>> start TEXT PROVIDED

In [70]:
# Importing modules
import pandas as pd
from pandas.api.types import is_string_dtype
import re
import numpy as np

#Importing spell chacking and language detection packages
from enchant.checker import SpellChecker
from langdetect import detect

#importing necessary nltk packages
from nltk.tokenize import word_tokenize

# Cleaning the Data

This section includes: removing the duplicate rows from the data, spelling correction.
The rows of data that the refelction column has nonsense content-these are identifed by finding the row with unusually large number of words and removed. The rows with non-english content are also detected and removed.


In [50]:
data = pd.read_csv('StudentReflectionStrategy.csv')
data.shape

(184835, 4)

In [51]:
data.drop_duplicates(subset =["content", "top_1_score", "top_2_score"], 
                     keep = 'first', inplace = True)

In [52]:
data.count()

UseCase        104350
content        104350
top_1_score    104350
top_2_score    104350
dtype: int64

In [8]:
#data.to_csv("data_no_duplicate")

In [5]:
#from enchant.checker import SpellChecker

In [53]:
def spell_check(text):       
    '''
    spell_check: function for correcting the spelling of the reflections
    Expects:  a string
    Returns: a list
    '''
    Corr_RF = []
    #Grab each individual reflection
    for refl in text.split():
        #Check to see if the words are in the dictionary
        chkr = SpellChecker("en_US", refl)
        for err in chkr:
            #for the identified errors or words not in dictionary get the suggested correction
            #and replace it in the reflection string
            if len(err.suggest()) > 0:
                sug = err.suggest()[0]
                err.replace(sug)

>> end TEXT PROVIDED
>> start DATA EXCERPTS

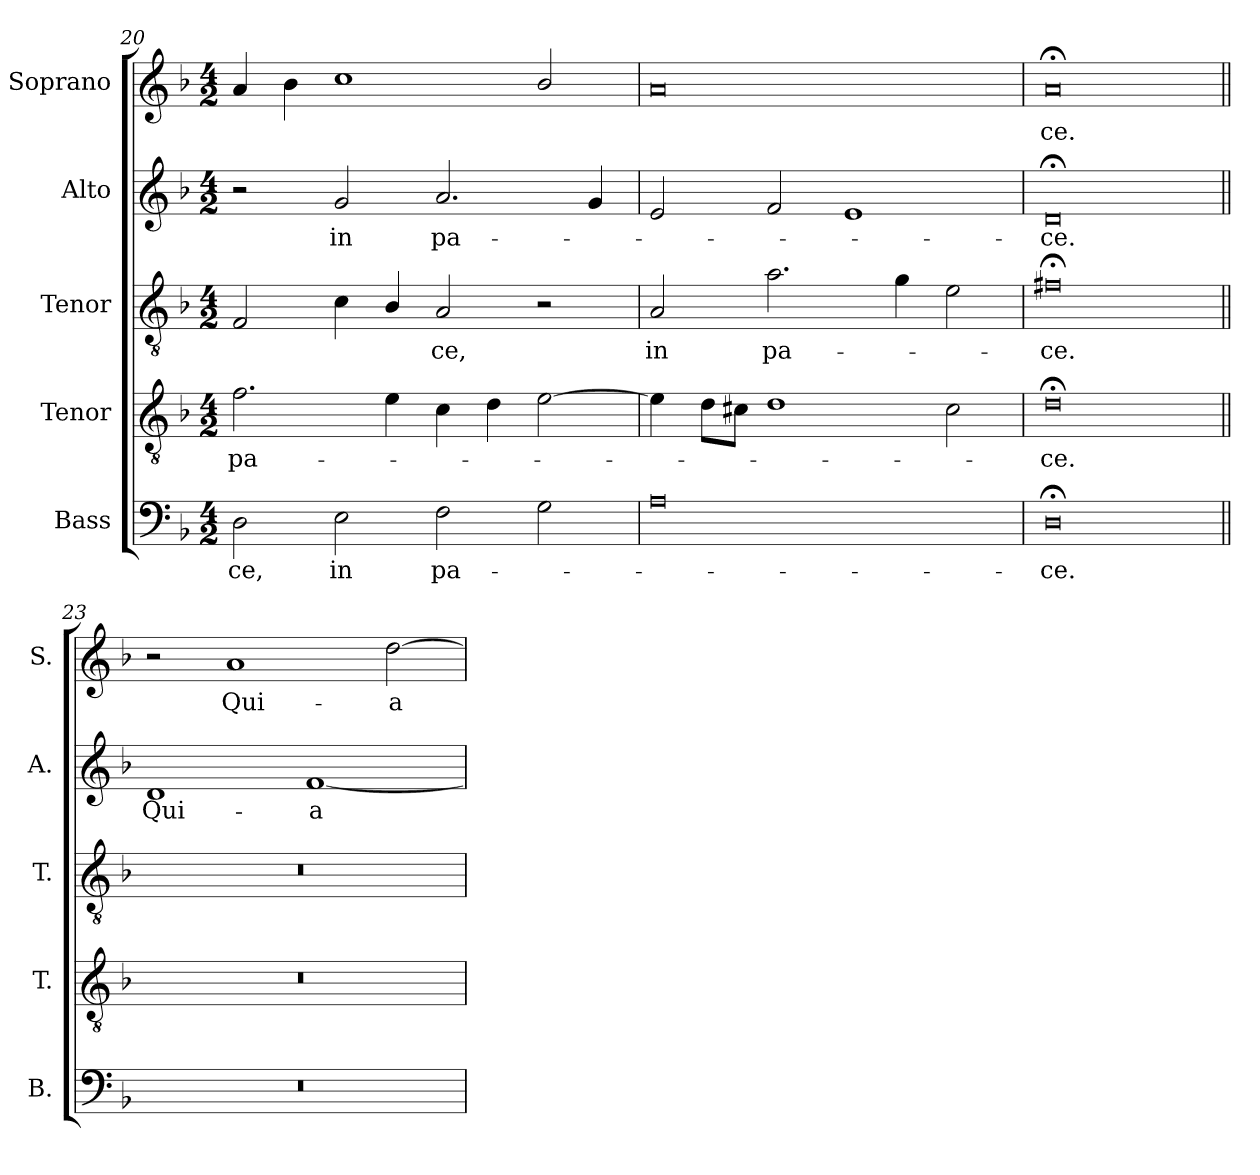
**kern	**text	**kern	**text	**kern	**text	**kern	**text	**kern	**text
*part5	*part5	*part4	*part4	*part3	*part3	*part2	*part2	*part1	*part1
*staff5	*staff5	*staff4	*staff4	*staff3	*staff3	*staff2	*staff2	*staff1	*staff1
*I"Bass	*	*I"Tenor	*	*I"Tenor	*	*I"Alto	*	*I"Soprano	*
*I'B.	*	*I'T.	*	*I'T.	*	*I'A.	*	*I'S.	*
*clefF4	*	*clefGv2	*	*clefGv2	*	*clefG2	*	*clefG2	*
*	*	*ITrd7c12	*	*ITrd7c12	*	*	*	*	*
*k[b-]	*	*k[b-]	*	*k[b-]	*	*k[b-]	*	*k[b-]	*
*F:	*	*F:	*	*F:	*	*F:	*	*F:	*
*M4/2	*	*M4/2	*	*M4/2	*	*M4/2	*	*M4/2	*
=20	=20	=20	=20	=20	=20	=20	=20	=20	=20
!	!LO:LY:b:color=#000000	!	!	!	!	!	!	!	!
!	!	!	!LO:LY:b:color=#000000	!	!	!	!	!	!
2Di\	-ce,	2.Fi\	pa-	2FFi/	.	2r	.	4ai/	.
.	.	.	.	.	.	.	.	4b-i\	.
!	!LO:LY:b:color=#000000	!	!	!	!	!	!	!	!
!	!	!	!	!	!	!	!LO:LY:b:color=#000000	!	!
2Ei\	in	.	.	4Ci\	.	2gi/	in	1cci	.
.	.	4Ei\	.	4BB-i/	.	.	.	.	.
!	!LO:LY:b:color=#000000	!	!	!	!	!	!	!	!
!	!	!	!	!	!LO:LY:b:color=#000000	!	!	!	!
!	!	!	!	!	!	!	!LO:LY:b:color=#000000	!	!
2Fi\	pa-	4Ci\	.	2AAi/	-ce,	2.ai/	pa-	.	.
.	.	4Di\	.	.	.	.	.	.	.
2Gi\	.	[2Ei\	.	2r	.	.	.	2b-i/	.
.	.	.	.	.	.	4gi/	.	.	.
=21	=21	=21	=21	=21	=21	=21	=21	=21	=21
!	!	!	!	!	!LO:LY:b:color=#000000	!	!	!	!
0Ai	.	4Ei\]	.	2AAi/	in	2ei/	.	0ai	.
.	.	8Di\L	.	.	.	.	.	.	.
.	.	8C#Xi\J	.	.	.	.	.	.	.
!	!	!	!	!	!LO:LY:b:color=#000000	!	!	!	!
.	.	1Di	.	2.Ai\	pa-	2fi/	.	.	.
.	.	.	.	.	.	1ei	.	.	.
.	.	.	.	4Gi\	.	.	.	.	.
.	.	2C#i\	.	2Ei\	.	.	.	.	.
=22	=22	=22	=22	=22	=22	=22	=22	=22	=22
!	!LO:LY:b:color=#000000	!	!	!	!	!	!	!	!
!	!	!	!LO:LY:b:color=#000000	!	!	!	!	!	!
!	!	!	!	!	!LO:LY:b:color=#000000	!	!	!	!
!	!	!	!	!	!	!	!LO:LY:b:color=#000000	!	!
!	!	!	!	!	!	!	!	!	!LO:LY:b:color=#000000
0D;i	-ce.	0D;i	-ce.	0F#X;i	-ce.	0d;i	-ce.	0a;i	-ce.
!!LO:LB:g=z
=23||	=23||	=23||	=23||	=23||	=23||	=23||	=23||	=23||	=23||
!LO:N:vis=1	!	!LO:N:vis=1	!	!LO:N:vis=1	!	!	!	!	!
!	!	!	!	!	!	!	!LO:LY:b:color=#000000	!	!
0r	.	0r	.	0r	.	1di	Qui-	2r	.
!	!	!	!	!	!	!	!	!	!LO:LY:b:color=#000000
.	.	.	.	.	.	.	.	1ai	Qui-
!	!	!	!	!	!	!	!LO:LY:b:color=#000000	!	!
.	.	.	.	.	.	[1fi	-a	.	.
!	!	!	!	!	!	!	!	!	!LO:LY:b:color=#000000
.	.	.	.	.	.	.	.	[2ddi\	-a
=	=	=	=	=	=	=	=	=	=
*-	*-	*-	*-	*-	*-	*-	*-	*-	*-
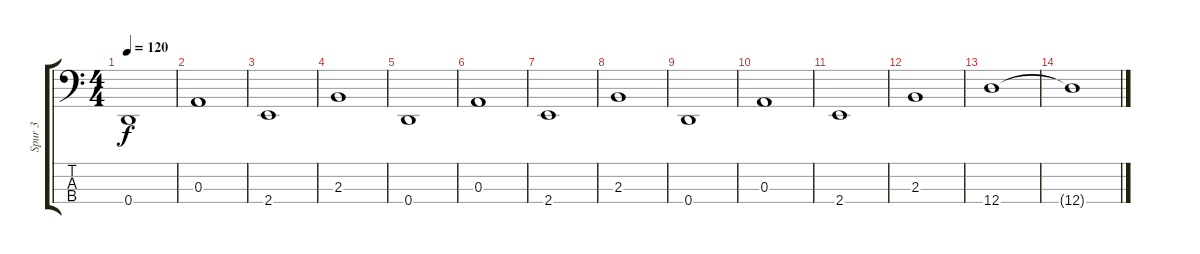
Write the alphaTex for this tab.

\track ("Spur 3" "Spur 3") {instrument electricbassfinger}
\staff {score tabs}
\tuning (G2 D2 A1 D1) {hide}
\ts (4 4)
\tempo 120
\clef f4
\ks c
0.4.1{dy f} |
0.3.1 |
2.4.1 |
2.3.1 |
0.4.1 |
0.3.1 |
2.4.1 |
2.3.1 |
0.4.1 |
0.3.1 |
2.4.1 |
2.3.1 |
12.4.1 |
12.4{t}.1
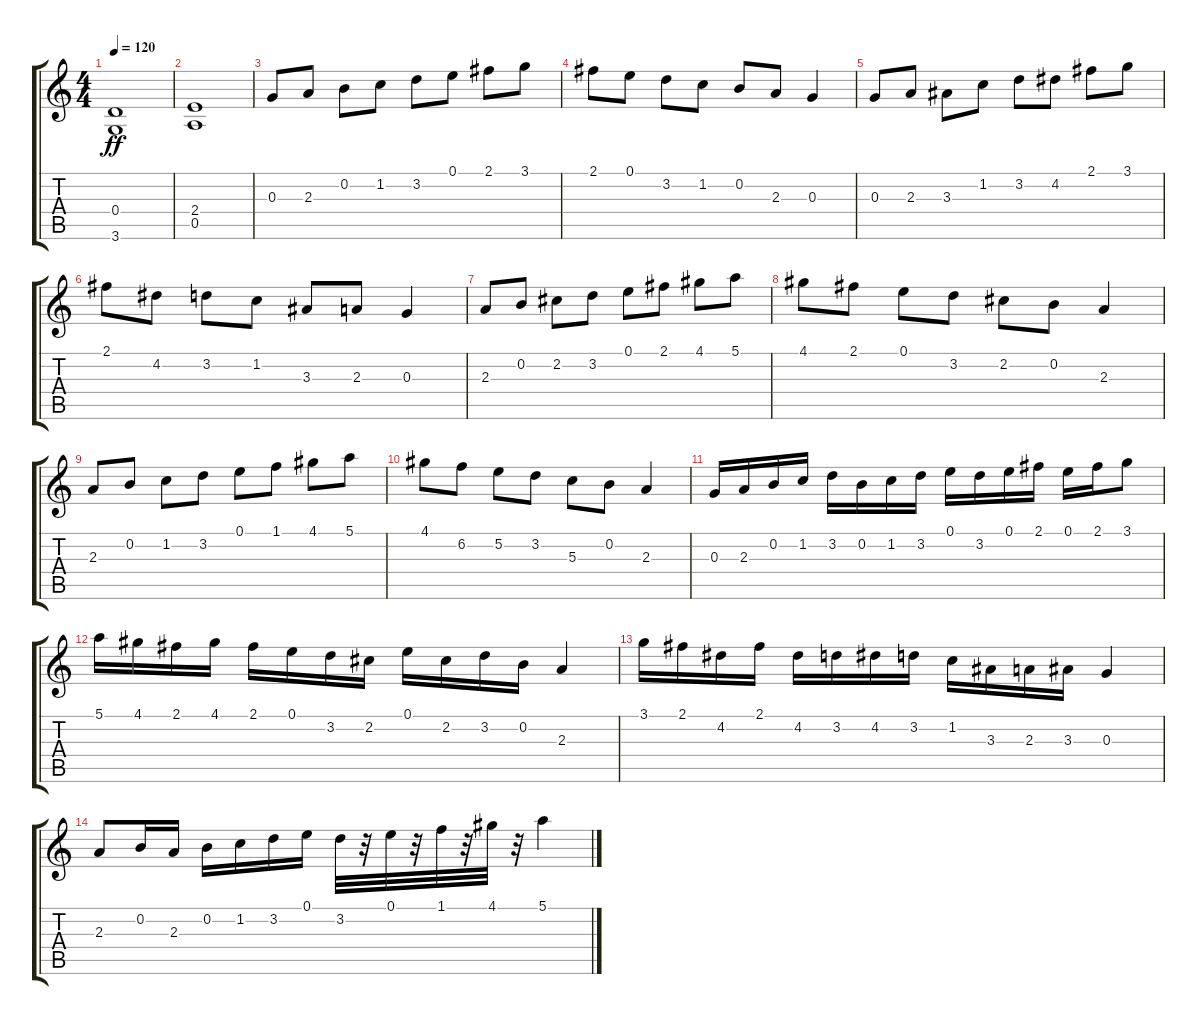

>> end DATA EXCERPTS

* WHAT IS EXPECTED *
Write out the data-cleaning notebook above word for word, from "# Cleaning the" to "(184835, 4)".

* OUTPUT *
# Cleaning the Data

This section includes: removing the duplicate rows from the data, spelling correction.
The rows of data that the refelction column has nonsense content-these are identifed by finding the row with unusually large number of words and removed. The rows with non-english content are also detected and removed.


In [50]:
data = pd.read_csv('StudentReflectionStrategy.csv')
data.shape

(184835, 4)